Sheffield known as an industrial hub contained many workers that Ruskin identified with. On the one hand the many metal craftsmen, and the environmental aspect. The fact that a lot of working class and run down places in need of social reform would seem like the ideal specimens to benefit from anything Ruskin could try to set up there.  Metal craftsmen have been in Sheffield since the 14th C it is rich pickings for arts and crafts. A metal engraver Ruskin taught at the Working men’s college introduced Ruskin to Sheffield. The engraver took a senior position in the Museum Ruskin opened there in 1875 “St George’s Museum”.

Many of the beautiful objects Ruskin collected as well as his artworks are owned by the Guild.

Highlights of the Exhibition at 2 Temple Place

“Fifteen Things Heartily Loathed by John Ruskin

A Railway station

Using words like “temple of discomfort, people miserable and in a hurry, transmuting man into a living parcel”

Cycling

“I not only object, but am quite prepared to spend all my best “bad language” in reprobation of the bi-,tri- and 4-5-6 or 7 cycles….”

The Hunchback of Notre Dame by Victor Hugo

“I believe it to be simply the most disgusting book written by man”
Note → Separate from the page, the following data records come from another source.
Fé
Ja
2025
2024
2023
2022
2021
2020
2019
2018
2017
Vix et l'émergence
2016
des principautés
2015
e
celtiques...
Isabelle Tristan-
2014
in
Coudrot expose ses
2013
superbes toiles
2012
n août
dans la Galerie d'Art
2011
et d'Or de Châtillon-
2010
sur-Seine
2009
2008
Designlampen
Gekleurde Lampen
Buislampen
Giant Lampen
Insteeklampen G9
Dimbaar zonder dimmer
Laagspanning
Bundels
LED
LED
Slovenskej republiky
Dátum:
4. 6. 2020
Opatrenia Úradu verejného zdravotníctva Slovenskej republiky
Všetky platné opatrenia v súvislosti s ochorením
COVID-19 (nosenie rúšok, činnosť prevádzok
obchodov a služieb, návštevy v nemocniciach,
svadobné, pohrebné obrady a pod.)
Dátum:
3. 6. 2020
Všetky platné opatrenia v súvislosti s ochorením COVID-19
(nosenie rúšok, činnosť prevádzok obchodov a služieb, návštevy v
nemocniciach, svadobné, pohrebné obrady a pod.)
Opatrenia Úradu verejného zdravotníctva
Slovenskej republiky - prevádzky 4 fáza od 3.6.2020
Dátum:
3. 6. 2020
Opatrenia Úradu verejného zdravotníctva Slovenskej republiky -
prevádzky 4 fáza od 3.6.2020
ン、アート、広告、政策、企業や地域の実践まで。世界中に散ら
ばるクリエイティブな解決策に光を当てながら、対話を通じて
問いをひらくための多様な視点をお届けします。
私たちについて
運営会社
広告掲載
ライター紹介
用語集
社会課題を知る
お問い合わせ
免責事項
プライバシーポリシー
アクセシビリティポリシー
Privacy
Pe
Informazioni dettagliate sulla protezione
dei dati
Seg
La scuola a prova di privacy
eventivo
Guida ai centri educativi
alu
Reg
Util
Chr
Having his photograph taken

Victorian Church Statuary

The English Constitution

From a letter to Thomas Carlyle 1875 ”the rottenest mixture of Simony, bribery, sneaking tyranny, shameless cowardice and accomplished lying, that ever the Devil chewed small to spit into God’s Paradise.”

Iron Railings

“your Iron Railing always means thieves outside or Bedlam inside”.

The Houses of Parliament

The Most effeminate and effect less heap of stones ever raised by man”

Wagner’s the Meistersingers

From a letter to Mrs Burne Jones, 30 June 1882. A hilarious description of his relief when the noise stopped, which he could not tolerate.

The Renaissance Buildings of Venice

the architecture did not impress Ruskin

Lawyers

Making Money

Kings College Chapel Cambridge

Described comments about the architecture in Seven Lamps of Architecture page 229

Palladio

Again the architecture comes under scrutiny. From Modern Painters Vol.3 p 61 “wholly virtue less and despicable.”

The Railways around Dieppe

 

Other items on display

Dan Holdsworth –“Acceleration Structure 2018 Film

Using a type of photography called Photogrammetry. This has taken the curiosities and visions Ruskin had into current technological art. The detail of the Alpine structures above Chamonix France looks stunningly beautiful.

 

A large ceiling lampshade hung over the staircase with bird life artwork delicate cylindrical subtle cream satin brown shades.